───── Texte d'étude ─────

La censure dans l'art a de l'avenir. Après l'exposition Présumés: innocents à Bordeaux – des textes et des images ont été dénoncés par une association familiariste – les cacheurs de sexe menacent Londres. Dans leur viseur, deux photos de Tierney Gearon exposées à la galerie Saatchi, dans le cadre de I am a Camera. Elles montrent les enfants de la photographe, 4 et 6 ans. Sur la première, ils sont nus sur la plage. Sur la deuxième, prise dans une station de ski, le cadet fait pipi entre ses skis. Scotland Yard a exigé leur retrait sous peine de poursuite en vertu de la loi sur la protection de l'enfance, suite à trois plaintes provenant prétendument du public. L'opération a été dirigée par l'hebdomadaire News of the World, qui avait orchestré l'an dernier une sordide campagne antipédophile. La justice a blanchi jeudi la galerie et la photographe, estimant les preuves insuffisantes.

─────

* _Énoncé_
Recopiez en entier le texte sur la censure des photos de Tierney Gearon, sans y changer un seul mot.

───── Extrait des données ─────

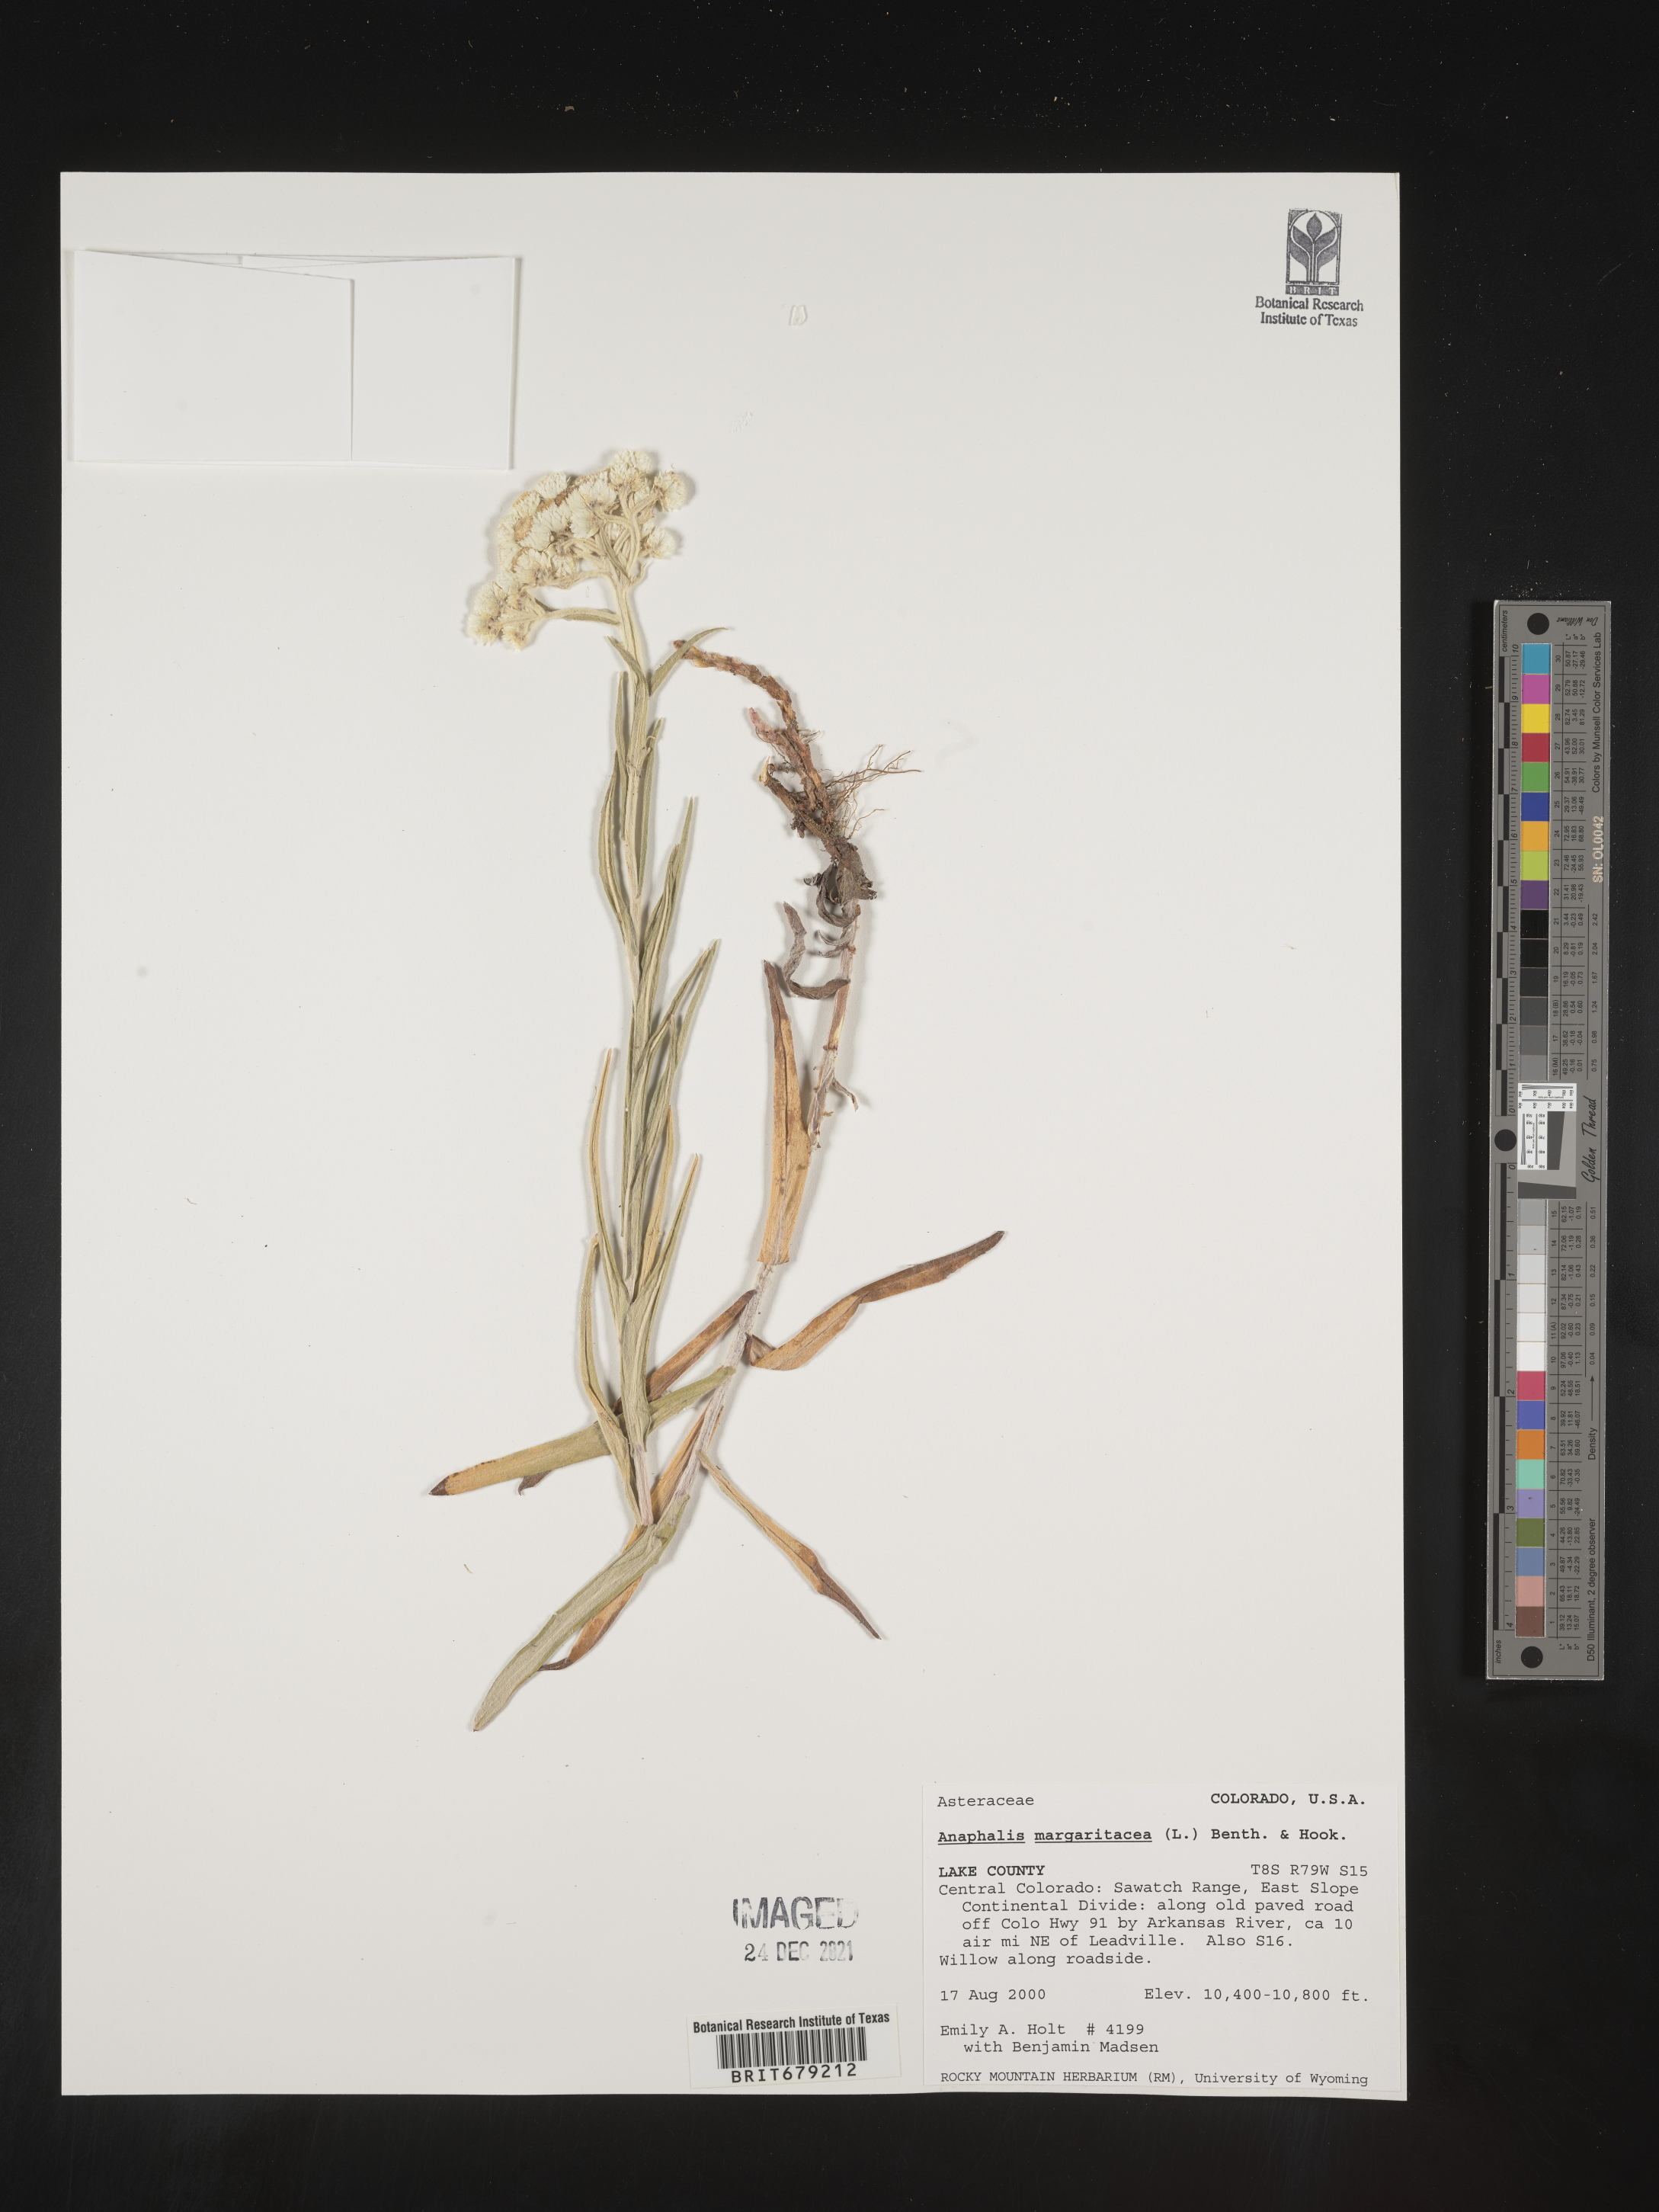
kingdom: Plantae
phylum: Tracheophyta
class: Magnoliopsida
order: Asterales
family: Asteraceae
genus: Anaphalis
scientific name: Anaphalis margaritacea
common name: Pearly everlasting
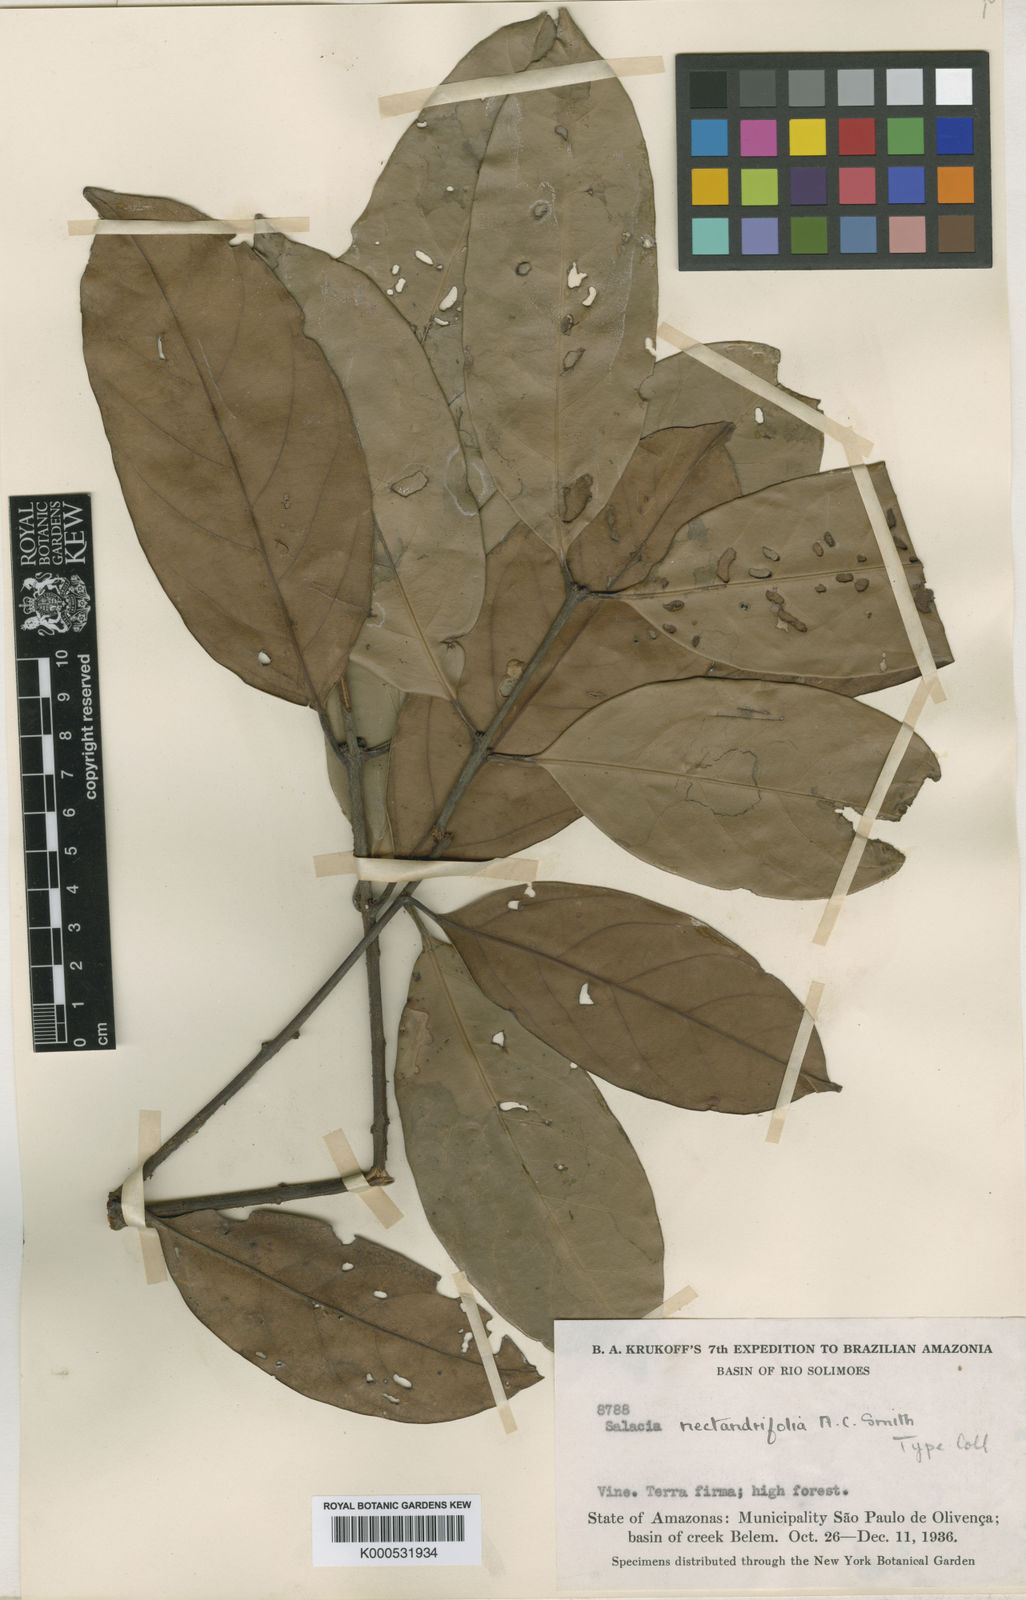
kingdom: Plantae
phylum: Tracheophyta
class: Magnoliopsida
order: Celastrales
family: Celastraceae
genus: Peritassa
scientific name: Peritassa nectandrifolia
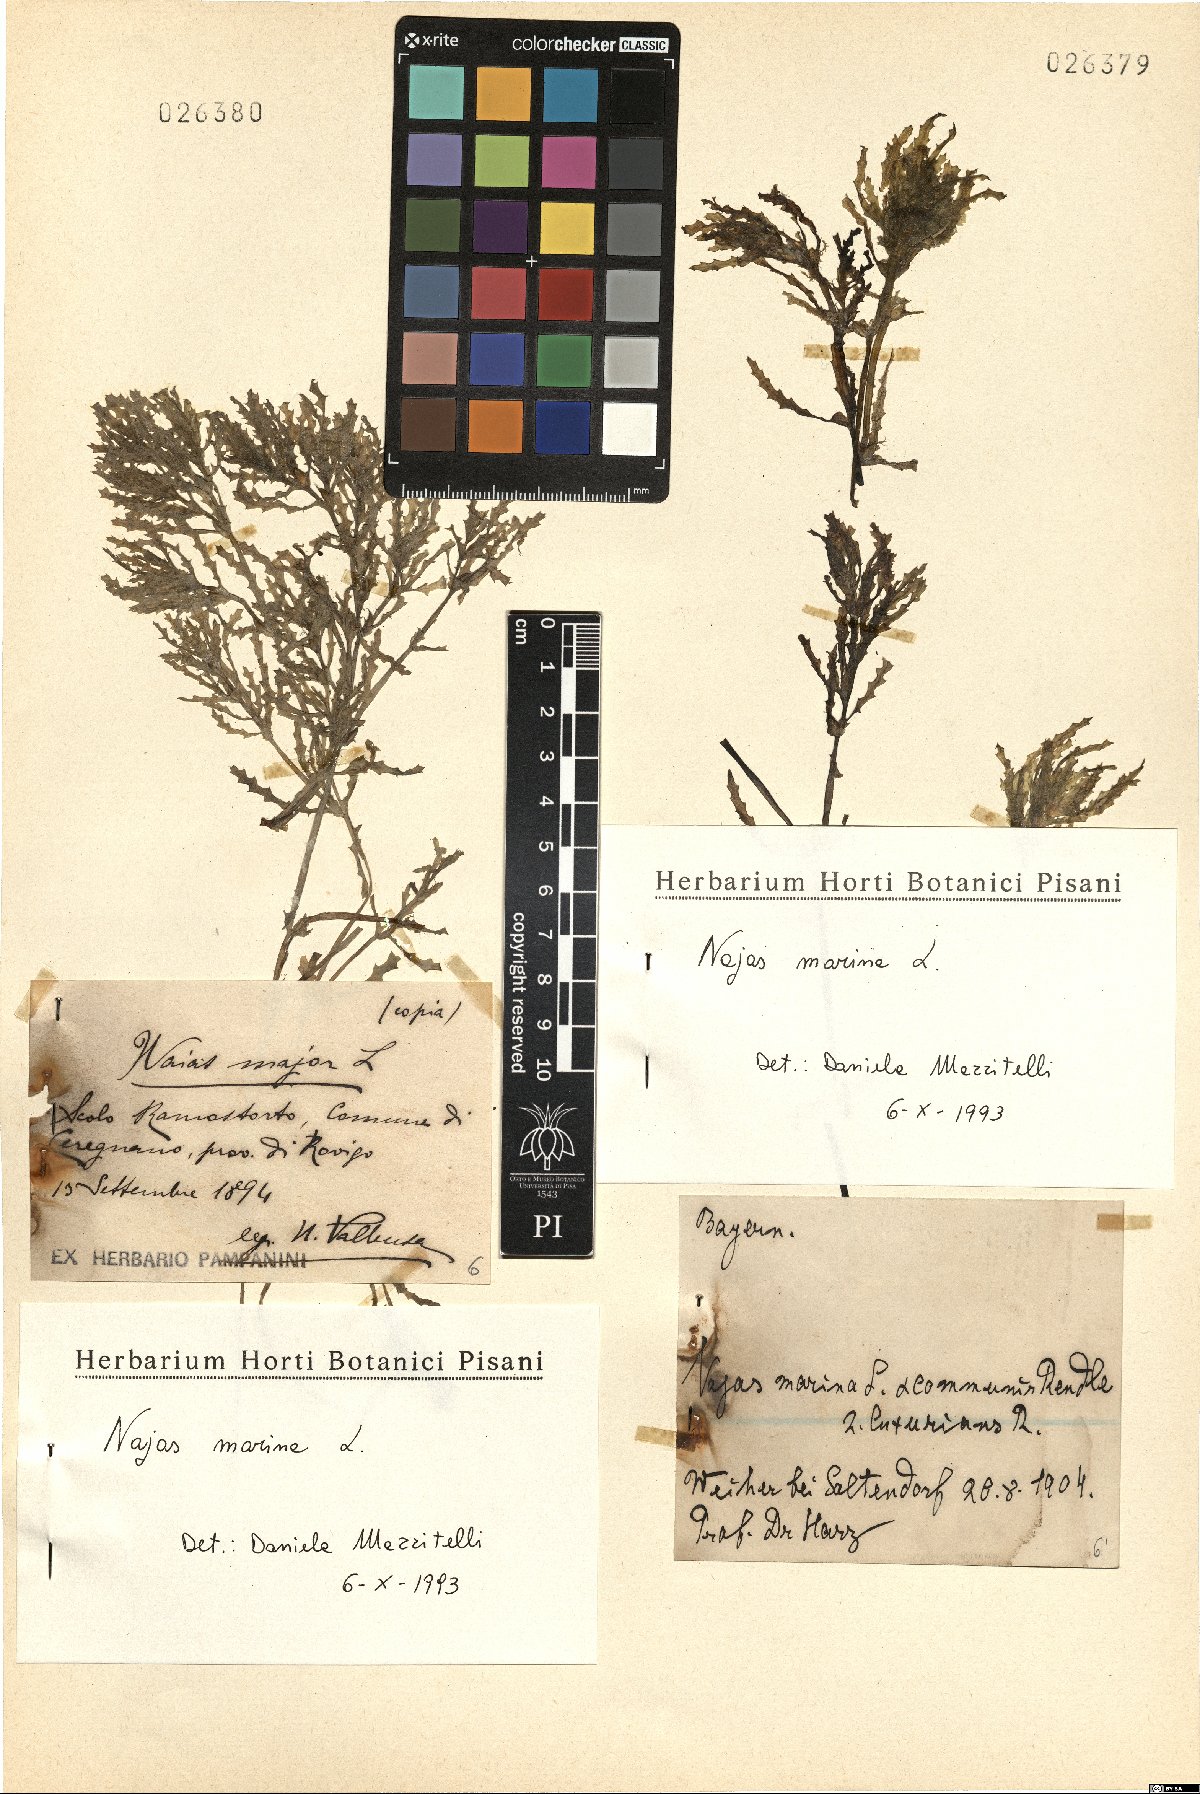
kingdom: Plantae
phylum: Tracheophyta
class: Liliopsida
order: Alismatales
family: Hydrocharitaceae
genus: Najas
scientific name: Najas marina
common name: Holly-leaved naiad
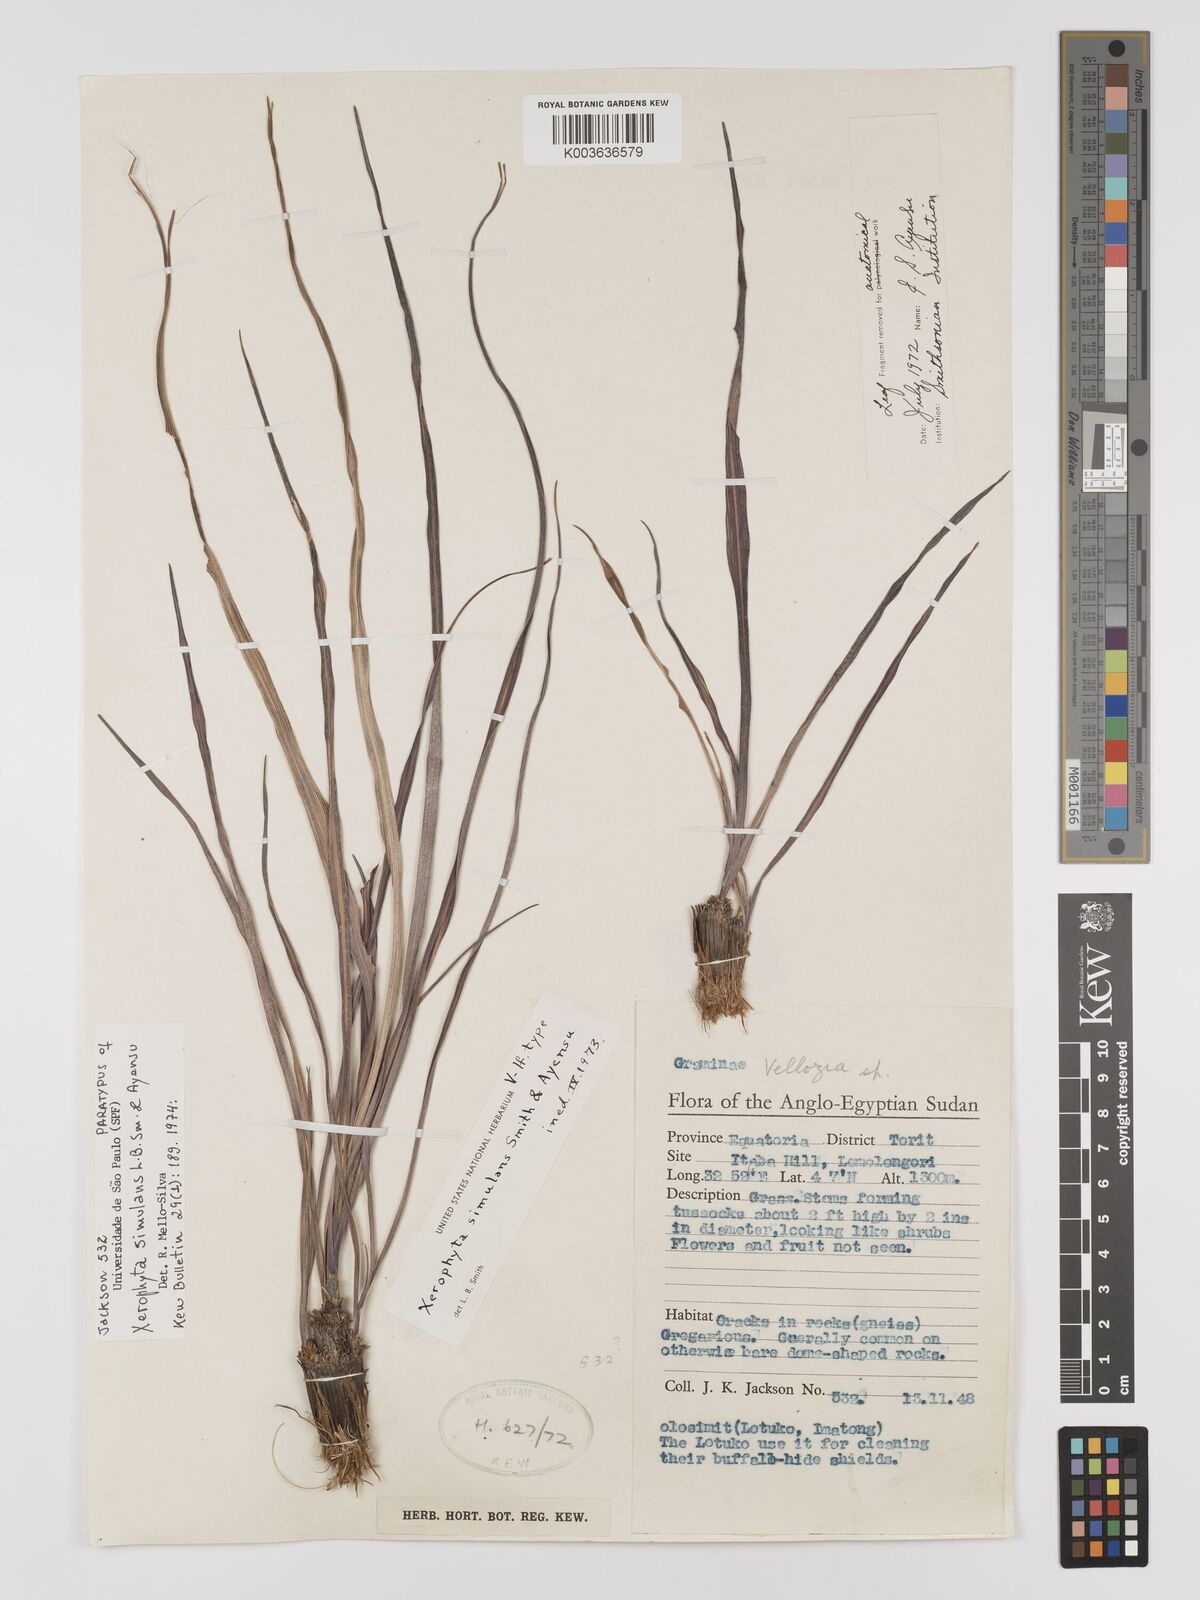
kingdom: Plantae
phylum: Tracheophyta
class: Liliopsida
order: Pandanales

─────

* _Réponse_
La censure dans l'art a de l'avenir. Après l'exposition Présumés: innocents à Bordeaux – des textes et des images ont été dénoncés par une association familiariste – les cacheurs de sexe menacent Londres. Dans leur viseur, deux photos de Tierney Gearon exposées à la galerie Saatchi, dans le cadre de I am a Camera. Elles montrent les enfants de la photographe, 4 et 6 ans. Sur la première, ils sont nus sur la plage. Sur la deuxième, prise dans une station de ski, le cadet fait pipi entre ses skis. Scotland Yard a exigé leur retrait sous peine de poursuite en vertu de la loi sur la protection de l'enfance, suite à trois plaintes provenant prétendument du public. L'opération a été dirigée par l'hebdomadaire News of the World, qui avait orchestré l'an dernier une sordide campagne antipédophile. La justice a blanchi jeudi la galerie et la photographe, estimant les preuves insuffisantes.